*Text under study:*
· · · ·
Data605_Assignment06

Question-1: A bag contains 5 green and 7 red jellybeans. How many ways can 5 jellybeans be withdrawn from the bag so that the number of green ones withdrawn will be less than 2?

Ans-1:

# way_1 = C(7,5) # withdrawal of 5 red jellybeans from 7 red jellybeans
# way_2 = C(7,4)*C(5,1) # withdrawal of 4 red jellybeans from 7 red jellybeans and withdrawal of 1 green jellybeans from 5 green jellybeans
# total_ways_of_withdrawal_5_jellybeans_where_number_of_green_jellybeans_will_be_less_than_2= way_1+way_2

total_ways_of_withdrawal_5_jellybeans_where_number_of_green_jellybeans_will_be_less_than_2=(factorial(7)/(factorial(5)*factorial(7-5)))+ (factorial(7)/(factorial(4)*factorial(7-4)))*(factorial(5)/(factorial(1)*factorial(5-1))) 
total_ways_of_withdrawal_5_jellybeans_where_number_of_green_jellybeans_will_be_less_than_2

## [1] 196

Therefore, the total number of ways of withdrawing 5 jellybeans where the number of green jellybeans withdrawal will be less than 2 is 196

Question-2: A certain congressional committee consists of 14 senators and 13 representatives. How many ways can a subcommittee of 5 be formed if at least 4 of the members must be representatives?
· · · ·
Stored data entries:
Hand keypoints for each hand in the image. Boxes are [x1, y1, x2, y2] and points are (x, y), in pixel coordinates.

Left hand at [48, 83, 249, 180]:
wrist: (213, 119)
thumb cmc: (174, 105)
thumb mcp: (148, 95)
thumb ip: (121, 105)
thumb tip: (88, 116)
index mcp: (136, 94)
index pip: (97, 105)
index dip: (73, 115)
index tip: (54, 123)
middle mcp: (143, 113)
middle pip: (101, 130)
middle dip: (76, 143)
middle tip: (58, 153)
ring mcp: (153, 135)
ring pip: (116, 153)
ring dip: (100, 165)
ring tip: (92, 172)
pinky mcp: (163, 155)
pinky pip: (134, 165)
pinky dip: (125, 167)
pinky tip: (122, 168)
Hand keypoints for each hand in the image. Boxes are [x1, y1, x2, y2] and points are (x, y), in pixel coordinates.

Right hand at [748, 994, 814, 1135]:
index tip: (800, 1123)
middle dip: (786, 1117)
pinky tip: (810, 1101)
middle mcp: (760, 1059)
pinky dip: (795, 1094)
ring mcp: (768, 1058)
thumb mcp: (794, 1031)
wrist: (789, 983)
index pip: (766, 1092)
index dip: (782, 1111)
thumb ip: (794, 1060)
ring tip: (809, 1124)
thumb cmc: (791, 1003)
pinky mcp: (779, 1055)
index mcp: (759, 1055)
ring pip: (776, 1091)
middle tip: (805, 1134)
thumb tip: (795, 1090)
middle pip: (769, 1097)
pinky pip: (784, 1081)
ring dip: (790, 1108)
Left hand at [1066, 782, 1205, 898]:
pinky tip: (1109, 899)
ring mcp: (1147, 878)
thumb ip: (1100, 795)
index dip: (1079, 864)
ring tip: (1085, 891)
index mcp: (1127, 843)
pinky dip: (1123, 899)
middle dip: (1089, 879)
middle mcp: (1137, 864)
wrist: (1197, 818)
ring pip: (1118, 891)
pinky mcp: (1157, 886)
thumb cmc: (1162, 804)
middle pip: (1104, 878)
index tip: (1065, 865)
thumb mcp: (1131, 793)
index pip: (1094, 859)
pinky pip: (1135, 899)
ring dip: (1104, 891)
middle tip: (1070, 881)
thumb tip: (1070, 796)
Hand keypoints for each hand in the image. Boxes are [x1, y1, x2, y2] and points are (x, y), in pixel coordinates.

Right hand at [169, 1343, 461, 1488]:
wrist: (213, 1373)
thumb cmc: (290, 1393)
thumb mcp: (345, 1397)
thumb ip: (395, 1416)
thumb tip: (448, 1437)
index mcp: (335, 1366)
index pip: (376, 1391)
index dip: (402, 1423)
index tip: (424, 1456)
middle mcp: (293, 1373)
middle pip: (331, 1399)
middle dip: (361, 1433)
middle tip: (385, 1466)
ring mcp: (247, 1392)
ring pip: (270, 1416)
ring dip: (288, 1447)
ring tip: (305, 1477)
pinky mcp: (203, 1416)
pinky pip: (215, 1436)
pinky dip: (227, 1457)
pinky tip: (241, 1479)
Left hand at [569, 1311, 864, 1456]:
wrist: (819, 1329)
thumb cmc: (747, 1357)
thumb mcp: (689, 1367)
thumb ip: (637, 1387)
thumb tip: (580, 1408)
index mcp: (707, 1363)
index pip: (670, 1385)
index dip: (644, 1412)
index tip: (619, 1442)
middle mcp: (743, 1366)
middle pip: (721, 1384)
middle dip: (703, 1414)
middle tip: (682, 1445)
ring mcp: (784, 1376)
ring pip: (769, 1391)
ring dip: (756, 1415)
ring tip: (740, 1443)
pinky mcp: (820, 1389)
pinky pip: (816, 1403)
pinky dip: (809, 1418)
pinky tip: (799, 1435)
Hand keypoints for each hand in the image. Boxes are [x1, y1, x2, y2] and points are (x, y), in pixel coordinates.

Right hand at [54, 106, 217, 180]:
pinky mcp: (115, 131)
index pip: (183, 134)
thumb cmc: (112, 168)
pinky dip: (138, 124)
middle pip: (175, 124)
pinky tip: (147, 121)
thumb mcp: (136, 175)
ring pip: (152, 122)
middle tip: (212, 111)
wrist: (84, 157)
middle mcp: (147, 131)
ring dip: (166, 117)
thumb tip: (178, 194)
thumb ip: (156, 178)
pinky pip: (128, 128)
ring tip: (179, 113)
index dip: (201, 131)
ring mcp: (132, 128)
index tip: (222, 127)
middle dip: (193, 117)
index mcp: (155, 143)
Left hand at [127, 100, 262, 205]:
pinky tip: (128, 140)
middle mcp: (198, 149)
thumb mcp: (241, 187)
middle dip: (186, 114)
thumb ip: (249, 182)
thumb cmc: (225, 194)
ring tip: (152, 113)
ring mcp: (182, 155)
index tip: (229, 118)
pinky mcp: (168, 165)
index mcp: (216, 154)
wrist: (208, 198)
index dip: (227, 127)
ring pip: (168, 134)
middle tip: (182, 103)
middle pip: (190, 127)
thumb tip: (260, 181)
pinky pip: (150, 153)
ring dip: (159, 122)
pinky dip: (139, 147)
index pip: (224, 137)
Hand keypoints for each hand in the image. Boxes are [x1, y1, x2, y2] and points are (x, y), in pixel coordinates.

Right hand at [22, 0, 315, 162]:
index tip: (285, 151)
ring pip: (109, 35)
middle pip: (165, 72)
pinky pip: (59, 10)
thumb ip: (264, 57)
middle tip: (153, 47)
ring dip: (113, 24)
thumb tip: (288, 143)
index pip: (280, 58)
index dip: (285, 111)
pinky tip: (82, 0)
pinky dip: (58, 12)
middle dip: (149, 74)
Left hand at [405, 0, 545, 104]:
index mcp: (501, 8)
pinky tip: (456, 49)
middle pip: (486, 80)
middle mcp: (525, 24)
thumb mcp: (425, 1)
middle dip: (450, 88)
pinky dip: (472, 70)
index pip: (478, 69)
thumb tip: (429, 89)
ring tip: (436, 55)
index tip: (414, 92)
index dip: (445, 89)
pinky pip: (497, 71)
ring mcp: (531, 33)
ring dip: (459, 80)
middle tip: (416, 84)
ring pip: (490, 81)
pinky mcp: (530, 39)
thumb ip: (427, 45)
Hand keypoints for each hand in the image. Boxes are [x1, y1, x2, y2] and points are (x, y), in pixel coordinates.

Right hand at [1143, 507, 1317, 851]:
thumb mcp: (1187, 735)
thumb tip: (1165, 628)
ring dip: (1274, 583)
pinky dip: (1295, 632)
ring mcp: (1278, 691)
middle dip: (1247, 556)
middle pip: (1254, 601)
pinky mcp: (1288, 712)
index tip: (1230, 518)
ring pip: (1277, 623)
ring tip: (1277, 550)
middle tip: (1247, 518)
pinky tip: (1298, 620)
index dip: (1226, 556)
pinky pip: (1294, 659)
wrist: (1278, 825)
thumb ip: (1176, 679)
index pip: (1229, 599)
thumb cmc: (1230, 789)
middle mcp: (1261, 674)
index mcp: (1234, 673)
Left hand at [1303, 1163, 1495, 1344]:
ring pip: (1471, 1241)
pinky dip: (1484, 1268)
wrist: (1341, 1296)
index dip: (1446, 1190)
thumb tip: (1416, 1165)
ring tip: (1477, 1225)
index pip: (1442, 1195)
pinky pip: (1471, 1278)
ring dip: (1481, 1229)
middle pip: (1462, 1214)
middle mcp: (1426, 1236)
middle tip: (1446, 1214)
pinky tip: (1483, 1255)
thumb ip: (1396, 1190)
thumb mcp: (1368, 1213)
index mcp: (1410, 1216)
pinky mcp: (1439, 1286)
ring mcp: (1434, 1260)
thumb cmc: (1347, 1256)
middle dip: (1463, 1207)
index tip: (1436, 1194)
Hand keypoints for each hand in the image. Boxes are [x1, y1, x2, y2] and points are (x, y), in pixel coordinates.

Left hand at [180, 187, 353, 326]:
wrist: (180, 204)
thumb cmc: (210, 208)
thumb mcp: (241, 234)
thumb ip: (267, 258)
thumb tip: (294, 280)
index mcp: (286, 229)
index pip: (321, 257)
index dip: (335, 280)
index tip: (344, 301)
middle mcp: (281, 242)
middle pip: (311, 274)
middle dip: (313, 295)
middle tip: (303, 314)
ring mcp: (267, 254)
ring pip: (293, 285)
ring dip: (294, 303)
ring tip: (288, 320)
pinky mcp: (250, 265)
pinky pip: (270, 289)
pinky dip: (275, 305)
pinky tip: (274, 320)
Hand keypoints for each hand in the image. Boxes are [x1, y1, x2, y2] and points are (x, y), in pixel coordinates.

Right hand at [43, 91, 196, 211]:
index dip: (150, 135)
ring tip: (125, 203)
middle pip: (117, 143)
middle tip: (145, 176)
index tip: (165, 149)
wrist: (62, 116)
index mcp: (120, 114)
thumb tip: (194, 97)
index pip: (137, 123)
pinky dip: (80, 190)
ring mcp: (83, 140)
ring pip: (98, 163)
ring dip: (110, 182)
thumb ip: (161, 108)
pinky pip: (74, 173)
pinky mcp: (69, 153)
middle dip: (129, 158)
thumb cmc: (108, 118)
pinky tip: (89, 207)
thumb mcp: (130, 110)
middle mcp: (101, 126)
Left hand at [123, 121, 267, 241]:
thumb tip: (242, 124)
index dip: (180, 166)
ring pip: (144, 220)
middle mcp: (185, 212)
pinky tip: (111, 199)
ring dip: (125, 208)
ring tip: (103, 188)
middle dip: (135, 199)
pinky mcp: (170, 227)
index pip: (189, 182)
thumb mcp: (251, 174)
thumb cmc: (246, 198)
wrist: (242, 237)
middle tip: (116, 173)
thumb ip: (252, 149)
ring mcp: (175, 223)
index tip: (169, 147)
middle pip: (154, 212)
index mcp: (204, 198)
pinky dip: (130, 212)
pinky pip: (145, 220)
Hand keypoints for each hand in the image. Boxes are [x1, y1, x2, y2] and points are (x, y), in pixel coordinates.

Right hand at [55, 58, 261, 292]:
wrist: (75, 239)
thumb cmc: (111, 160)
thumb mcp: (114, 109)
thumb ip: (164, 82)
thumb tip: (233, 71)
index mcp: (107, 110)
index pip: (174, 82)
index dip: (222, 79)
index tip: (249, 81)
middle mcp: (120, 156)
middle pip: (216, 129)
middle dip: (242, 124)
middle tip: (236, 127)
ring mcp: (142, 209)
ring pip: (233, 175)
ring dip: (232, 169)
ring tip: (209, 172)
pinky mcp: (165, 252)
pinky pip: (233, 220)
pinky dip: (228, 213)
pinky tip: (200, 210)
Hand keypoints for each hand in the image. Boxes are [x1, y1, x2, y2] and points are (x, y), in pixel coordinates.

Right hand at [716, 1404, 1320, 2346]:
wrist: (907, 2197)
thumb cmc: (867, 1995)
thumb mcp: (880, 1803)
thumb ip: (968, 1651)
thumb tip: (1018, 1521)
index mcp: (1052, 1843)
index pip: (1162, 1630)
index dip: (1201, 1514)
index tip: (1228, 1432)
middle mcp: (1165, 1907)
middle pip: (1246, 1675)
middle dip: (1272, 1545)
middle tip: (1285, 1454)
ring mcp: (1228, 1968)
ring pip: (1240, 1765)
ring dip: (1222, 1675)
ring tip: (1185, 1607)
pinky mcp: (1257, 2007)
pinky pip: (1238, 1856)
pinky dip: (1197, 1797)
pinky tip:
· · · ·
*What is expected:*
Answer these about the counting assignment text:
1. How many green and how many red jellybeans are in the bag?
2. What total does the text give for the number of ways to withdraw 5 jellybeans with fewer than 2 green?
3. How many senators and how many representatives make up the congressional committee?

*Expected answer:*
1. 5 green and 7 red.
2. 196.
3. 14 senators and 13 representatives.